WORK REQUIRED —
Check every line of the entries below for the word "such", and copy the ones that have it.
SUPPLIED DATA: Begin
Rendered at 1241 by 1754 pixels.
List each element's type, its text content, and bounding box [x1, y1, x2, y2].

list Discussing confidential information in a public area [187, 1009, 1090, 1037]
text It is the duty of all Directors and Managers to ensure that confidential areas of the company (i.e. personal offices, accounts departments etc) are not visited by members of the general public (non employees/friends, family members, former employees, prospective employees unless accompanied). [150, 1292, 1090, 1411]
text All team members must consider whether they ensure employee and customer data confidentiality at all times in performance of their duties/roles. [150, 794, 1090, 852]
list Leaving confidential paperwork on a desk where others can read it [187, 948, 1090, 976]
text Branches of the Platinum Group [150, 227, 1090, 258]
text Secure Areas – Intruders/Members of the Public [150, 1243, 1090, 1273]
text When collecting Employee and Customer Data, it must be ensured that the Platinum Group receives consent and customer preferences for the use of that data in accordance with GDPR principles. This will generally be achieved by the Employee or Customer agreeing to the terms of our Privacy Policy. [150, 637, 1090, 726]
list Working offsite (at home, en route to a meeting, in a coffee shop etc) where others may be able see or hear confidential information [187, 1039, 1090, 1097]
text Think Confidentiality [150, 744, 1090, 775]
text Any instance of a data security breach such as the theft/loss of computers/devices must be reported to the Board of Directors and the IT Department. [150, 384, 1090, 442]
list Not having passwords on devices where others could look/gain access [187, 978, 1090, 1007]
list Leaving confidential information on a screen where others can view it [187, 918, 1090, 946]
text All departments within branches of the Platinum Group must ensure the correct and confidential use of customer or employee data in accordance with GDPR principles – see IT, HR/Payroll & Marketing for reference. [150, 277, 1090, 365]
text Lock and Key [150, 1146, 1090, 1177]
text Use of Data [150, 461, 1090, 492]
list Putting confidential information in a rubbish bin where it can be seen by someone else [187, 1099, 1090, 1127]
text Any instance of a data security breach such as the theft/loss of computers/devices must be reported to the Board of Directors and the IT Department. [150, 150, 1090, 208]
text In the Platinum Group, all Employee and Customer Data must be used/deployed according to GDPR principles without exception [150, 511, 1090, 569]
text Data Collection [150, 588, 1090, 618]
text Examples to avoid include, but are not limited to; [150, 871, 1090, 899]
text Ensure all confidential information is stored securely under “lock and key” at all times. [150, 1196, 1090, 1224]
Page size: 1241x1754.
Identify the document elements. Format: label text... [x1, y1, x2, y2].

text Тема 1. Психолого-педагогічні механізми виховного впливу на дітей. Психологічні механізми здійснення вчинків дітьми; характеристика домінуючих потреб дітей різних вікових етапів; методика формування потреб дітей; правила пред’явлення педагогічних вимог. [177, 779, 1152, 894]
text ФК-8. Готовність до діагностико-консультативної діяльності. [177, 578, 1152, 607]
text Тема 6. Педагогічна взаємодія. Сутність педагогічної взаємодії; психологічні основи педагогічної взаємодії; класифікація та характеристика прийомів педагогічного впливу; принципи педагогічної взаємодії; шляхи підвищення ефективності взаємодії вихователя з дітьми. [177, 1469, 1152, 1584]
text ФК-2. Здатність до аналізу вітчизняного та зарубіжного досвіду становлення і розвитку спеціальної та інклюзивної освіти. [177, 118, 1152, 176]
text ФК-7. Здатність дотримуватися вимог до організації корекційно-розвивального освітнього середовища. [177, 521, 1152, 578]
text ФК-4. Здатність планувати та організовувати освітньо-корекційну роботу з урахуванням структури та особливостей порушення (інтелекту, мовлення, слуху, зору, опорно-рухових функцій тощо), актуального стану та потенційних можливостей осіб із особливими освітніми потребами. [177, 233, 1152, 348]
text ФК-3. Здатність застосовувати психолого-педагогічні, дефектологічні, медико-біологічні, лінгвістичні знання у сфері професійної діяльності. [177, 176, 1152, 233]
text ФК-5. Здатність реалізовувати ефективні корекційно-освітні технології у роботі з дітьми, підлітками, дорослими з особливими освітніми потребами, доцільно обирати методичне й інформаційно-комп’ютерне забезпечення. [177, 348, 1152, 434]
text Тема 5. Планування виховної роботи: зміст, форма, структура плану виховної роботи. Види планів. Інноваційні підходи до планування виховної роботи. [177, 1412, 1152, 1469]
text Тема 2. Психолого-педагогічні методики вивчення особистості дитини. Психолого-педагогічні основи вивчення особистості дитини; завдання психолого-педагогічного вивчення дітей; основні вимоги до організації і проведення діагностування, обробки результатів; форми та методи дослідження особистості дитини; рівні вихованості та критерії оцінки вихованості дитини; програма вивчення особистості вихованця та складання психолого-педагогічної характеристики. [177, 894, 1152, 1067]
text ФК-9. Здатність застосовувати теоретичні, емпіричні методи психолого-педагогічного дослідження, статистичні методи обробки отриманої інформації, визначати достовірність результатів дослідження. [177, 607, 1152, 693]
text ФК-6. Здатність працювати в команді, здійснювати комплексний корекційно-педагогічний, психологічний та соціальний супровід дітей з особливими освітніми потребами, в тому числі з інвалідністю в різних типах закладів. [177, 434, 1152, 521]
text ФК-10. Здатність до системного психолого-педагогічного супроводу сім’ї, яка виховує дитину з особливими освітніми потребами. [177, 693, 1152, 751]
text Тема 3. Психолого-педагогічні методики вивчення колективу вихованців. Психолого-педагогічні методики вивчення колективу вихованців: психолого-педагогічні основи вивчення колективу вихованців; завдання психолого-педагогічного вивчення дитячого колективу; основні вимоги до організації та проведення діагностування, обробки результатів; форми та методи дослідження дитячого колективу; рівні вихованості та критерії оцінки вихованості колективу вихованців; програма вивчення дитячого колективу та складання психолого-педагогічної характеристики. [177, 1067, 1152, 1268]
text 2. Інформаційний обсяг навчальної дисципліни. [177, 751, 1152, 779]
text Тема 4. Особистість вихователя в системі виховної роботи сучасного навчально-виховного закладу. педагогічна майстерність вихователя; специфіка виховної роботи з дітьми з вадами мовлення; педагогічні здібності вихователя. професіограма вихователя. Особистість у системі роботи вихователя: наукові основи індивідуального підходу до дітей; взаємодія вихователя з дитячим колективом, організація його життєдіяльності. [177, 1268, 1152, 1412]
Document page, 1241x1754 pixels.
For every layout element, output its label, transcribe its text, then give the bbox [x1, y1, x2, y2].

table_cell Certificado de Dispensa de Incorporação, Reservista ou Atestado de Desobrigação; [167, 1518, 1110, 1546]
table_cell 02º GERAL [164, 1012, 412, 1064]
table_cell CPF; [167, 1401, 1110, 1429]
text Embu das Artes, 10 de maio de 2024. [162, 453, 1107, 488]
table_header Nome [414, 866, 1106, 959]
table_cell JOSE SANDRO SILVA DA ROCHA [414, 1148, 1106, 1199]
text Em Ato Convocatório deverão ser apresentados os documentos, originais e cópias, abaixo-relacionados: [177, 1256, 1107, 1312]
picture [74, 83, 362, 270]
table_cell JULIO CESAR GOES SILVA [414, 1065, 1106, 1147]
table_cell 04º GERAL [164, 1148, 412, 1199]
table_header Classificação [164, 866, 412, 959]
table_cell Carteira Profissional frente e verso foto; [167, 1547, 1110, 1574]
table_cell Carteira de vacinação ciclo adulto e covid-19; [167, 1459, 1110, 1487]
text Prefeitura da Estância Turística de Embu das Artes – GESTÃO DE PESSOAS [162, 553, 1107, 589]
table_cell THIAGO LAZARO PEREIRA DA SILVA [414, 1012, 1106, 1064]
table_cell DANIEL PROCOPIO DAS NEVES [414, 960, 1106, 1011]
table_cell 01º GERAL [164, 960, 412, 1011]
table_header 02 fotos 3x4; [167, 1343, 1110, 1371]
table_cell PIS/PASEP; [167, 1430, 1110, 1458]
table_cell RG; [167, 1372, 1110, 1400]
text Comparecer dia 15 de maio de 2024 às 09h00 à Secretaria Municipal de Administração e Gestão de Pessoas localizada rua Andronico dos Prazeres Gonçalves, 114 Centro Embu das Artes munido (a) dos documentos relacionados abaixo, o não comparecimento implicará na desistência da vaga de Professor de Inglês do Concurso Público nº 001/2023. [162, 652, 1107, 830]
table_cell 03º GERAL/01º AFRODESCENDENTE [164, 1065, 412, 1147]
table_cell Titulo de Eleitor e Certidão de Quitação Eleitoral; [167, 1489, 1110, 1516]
SUPPLIED DATA: End
WRITTEN SOLUTION —
text Any instance of a data security breach such as the theft/loss of computers/devices must be reported to the Board of Directors and the IT Department. [150, 384, 1090, 442]
text Any instance of a data security breach such as the theft/loss of computers/devices must be reported to the Board of Directors and the IT Department. [150, 150, 1090, 208]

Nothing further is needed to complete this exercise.